The Cavemen Chronicle
- First edition (Estonian)
- Author: Mihkel Mutt
- Language: English
- Genre: Fiction
- Publisher: Fabian Dalkey Archive Press (2015)
- Publication date: 2012
- Publication place: Estonian literature
- Media type: Print (paperback)
- Pages: 401
- Awards: Virumaa Literature Prize
- ISBN: 978-1-56478-708-8

= The Cavemen Chronicle =

2012 Estonian novel

The Cavemen Chronicle (Estonian title Kooparahvas läheb ajalukku) is a 2012 historical/comic novel by Estonian author Mihkel Mutt. An English language translation by Adam Cullen was published in 2015. The novel centers on a group of writers, musicians, and scholars in Estonia before, during, and after that nation's independence from the Soviet Union. The title refers to The Cave, a semi-exclusive underground bar in Tallinn where the principal characters gather to drink and debate over the course of several decades.

== Plot and summary ==

"The Cavemen Chronicle" explores recent Estonian history, from the era of Soviet repression to Estonian independence and beyond, through the eyes of a group of intellectuals whose stories intersect and diverge and whose lives, in the narrator's words, "expressed the age."

The novel is divided into four main chronological sections:
- "The Old Age," set in the 1960s and 1970s and chronicling the childhood and early adulthood of the protagonists.
- "The Middle Ages," set in the 1980s and introducing The Cave, the underground pub where the major characters and many minor ones gather on a regular basis to discuss their lives, debate philosophy, and comment on the state of the world.
- "The New Era," a short section centered around the creation of the Independent Republic of Estonia between 1988 and 1991.
- "The Newest Age," spanning the 1990s and early 2000s, as the characters adjust to a life in which freedom of expression is celebrated but economic security has been greatly reduced.

Major characters include:
- Teedu Tärn, a university lecturer who early on decides that working within the Soviet system is the best course and, with the coming of independence, must grapple with that choice.
- Mati Tõusumägi, a magazine editor who delights in publishing subversive ideas disguised as cultural commentary, is expelled from the university, and eventually becomes a leader of the Estonian independence movement.
- Juhan "Juku" Raudtuvi, the book's narrator, a Persian translator who ends up working as a gossip columnist.
- Klaus, an artist, poet, and actor who eventually becomes famous as a musician and independence advocate.
- Manglus, a charismatic, hard-partying artist who rises to become Minister of Culture in the new republic.
- Pekka, a Finnish poet who works as a tour guide and gives the Estonians a glimpse of the economic pressures of a market economy.
- Illimar, an autistic savant whose correspondence with Juku over several decades reflects his descent into dementia.

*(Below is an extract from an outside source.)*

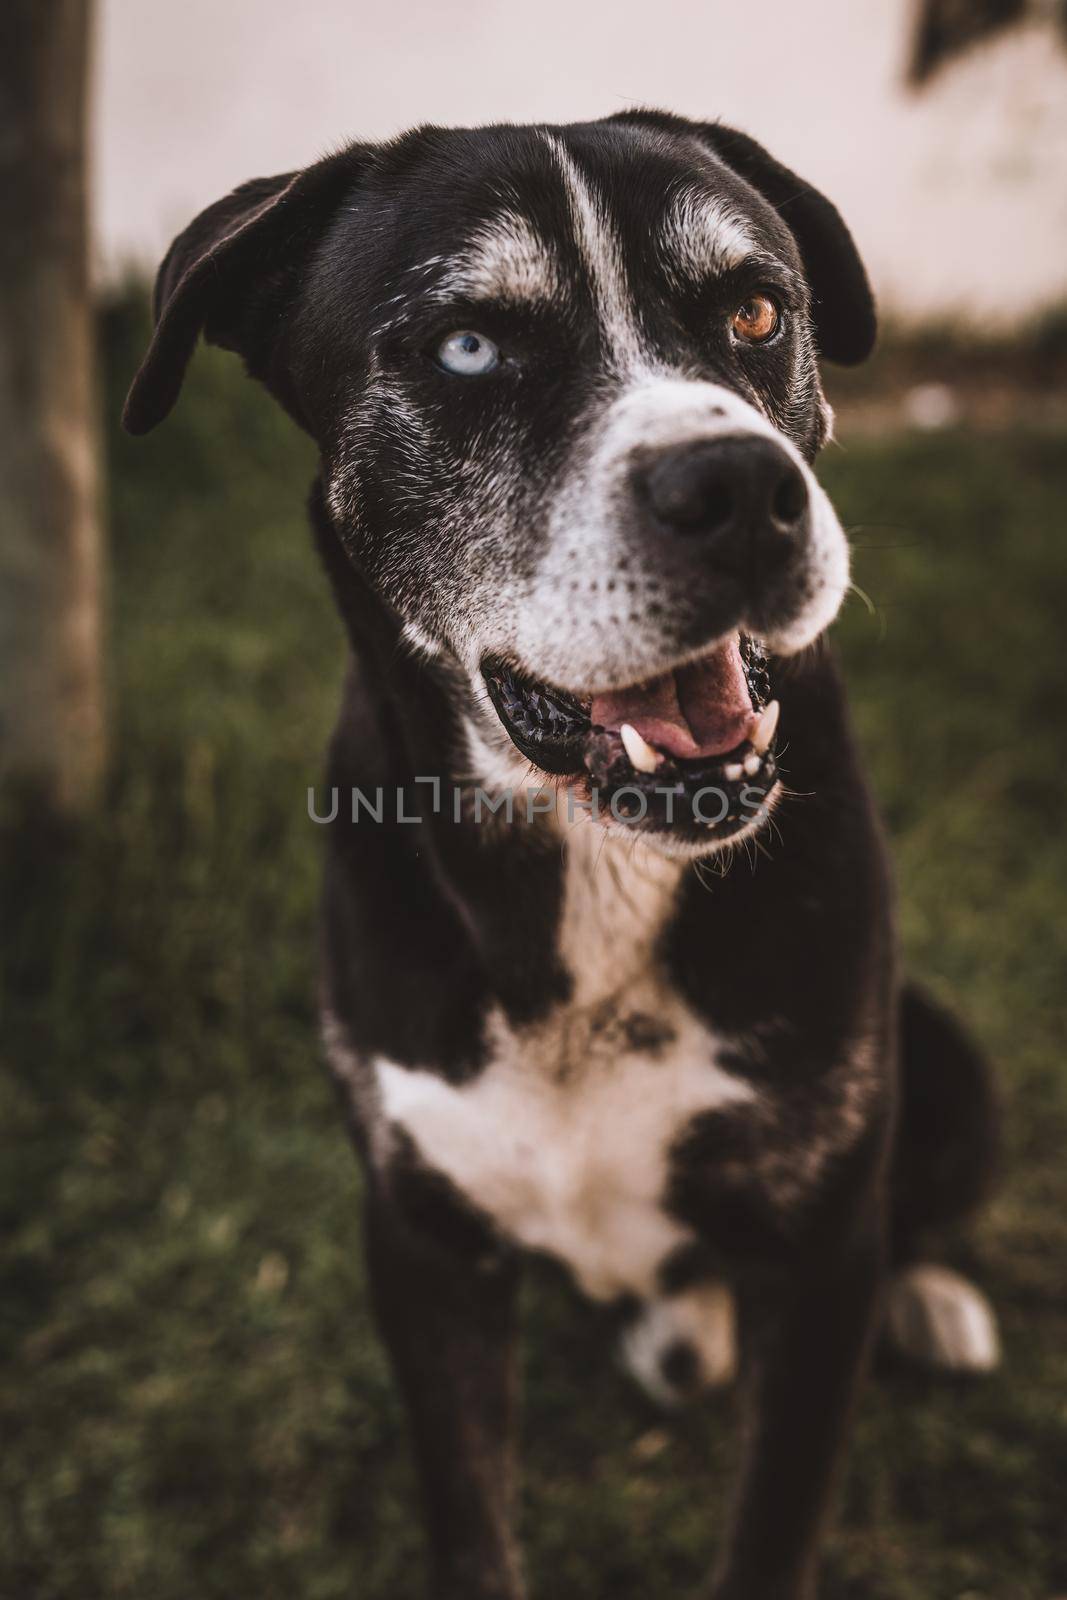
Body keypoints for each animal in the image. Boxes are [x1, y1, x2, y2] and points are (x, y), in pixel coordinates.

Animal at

By the end of the novel, several characters have died and others still struggle to adapt to a world where their Soviet-era identities have been subsumed by a new state, a market economy, and constant technological change. As Mutt stated in a 2018 interview:

"Back in the Soviet era everyone knew who you were, they knew your face. It was an age with no mass media, and to be a writer was to be a celebrity in an age of no celebrity. ... The numbers for some of the books I published in the 1980s were astonishing—40,000 copies sold, a million people or more reading my work. But I'm still suspicious of these numbers, which seemed unlikely then and, frankly, impossible to conceive of today."

== Historical references ==

"The Cavemen Chronicle" is set firmly within the historical context of the last half-century in Estonia, but major events of the period are often mentioned briefly, if at all.

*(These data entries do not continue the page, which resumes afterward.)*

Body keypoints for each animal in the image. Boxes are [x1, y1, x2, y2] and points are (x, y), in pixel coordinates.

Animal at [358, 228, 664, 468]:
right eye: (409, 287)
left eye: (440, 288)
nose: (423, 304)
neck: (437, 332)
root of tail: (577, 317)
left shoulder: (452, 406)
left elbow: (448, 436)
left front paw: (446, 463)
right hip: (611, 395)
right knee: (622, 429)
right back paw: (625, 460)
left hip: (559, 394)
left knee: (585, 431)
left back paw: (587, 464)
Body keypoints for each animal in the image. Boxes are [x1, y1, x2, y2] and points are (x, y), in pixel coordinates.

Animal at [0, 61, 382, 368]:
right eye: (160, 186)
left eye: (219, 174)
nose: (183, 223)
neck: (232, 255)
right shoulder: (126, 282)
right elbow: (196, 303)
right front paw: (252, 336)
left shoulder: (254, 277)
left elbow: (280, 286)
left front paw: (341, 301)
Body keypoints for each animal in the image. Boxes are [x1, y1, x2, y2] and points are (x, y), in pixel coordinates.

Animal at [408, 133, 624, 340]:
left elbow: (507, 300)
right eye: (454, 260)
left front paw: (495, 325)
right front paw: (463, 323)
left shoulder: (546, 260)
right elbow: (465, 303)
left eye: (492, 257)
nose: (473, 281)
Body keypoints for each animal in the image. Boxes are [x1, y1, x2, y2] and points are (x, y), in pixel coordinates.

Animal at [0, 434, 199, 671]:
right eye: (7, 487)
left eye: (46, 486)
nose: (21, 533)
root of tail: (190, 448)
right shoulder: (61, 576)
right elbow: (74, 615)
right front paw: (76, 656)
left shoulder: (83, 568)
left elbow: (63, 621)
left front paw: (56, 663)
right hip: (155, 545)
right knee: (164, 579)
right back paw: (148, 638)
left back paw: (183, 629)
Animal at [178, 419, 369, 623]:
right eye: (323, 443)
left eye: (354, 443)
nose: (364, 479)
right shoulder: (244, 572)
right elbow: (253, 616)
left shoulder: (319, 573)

One exception is the Estonian Song Festival of September 1988 (the novel places the event in August), which comprises much of the third section of the book. The event, organized by opponents of the Soviet occupation, attracted more than 100,000 people to the Song Festival Grounds outside Tallinn, where traditional and patriotic Estonian songs were performed in defiance of Soviet prohibitions. The moment is considered one of the landmarks of civil disobedience during the Baltics uprising. In the novel, however, the event is used in part for comedic effect, as the principal characters spend several pages debating whether to go to the festival grounds and perhaps witness history in the making, or alternatively to stay away, continue drinking, and merely lie to everyone later by claiming they had, in fact, been at the event.

Some reviews have suggested that Mutt's novel is highly autobiographical and that many of the characters are based on real-life individuals. At least one, Estonian author and theater director Mati Unt, appears as himself.

The Cave, the tavern around which most of the book's plot revolves, is based on an actual underground nightclub in Tallinn, the KuKu Club.

== Awards ==
"The Cavemen Chronicle" won the Virumaa Literature Prize for the best historical novel in 2013.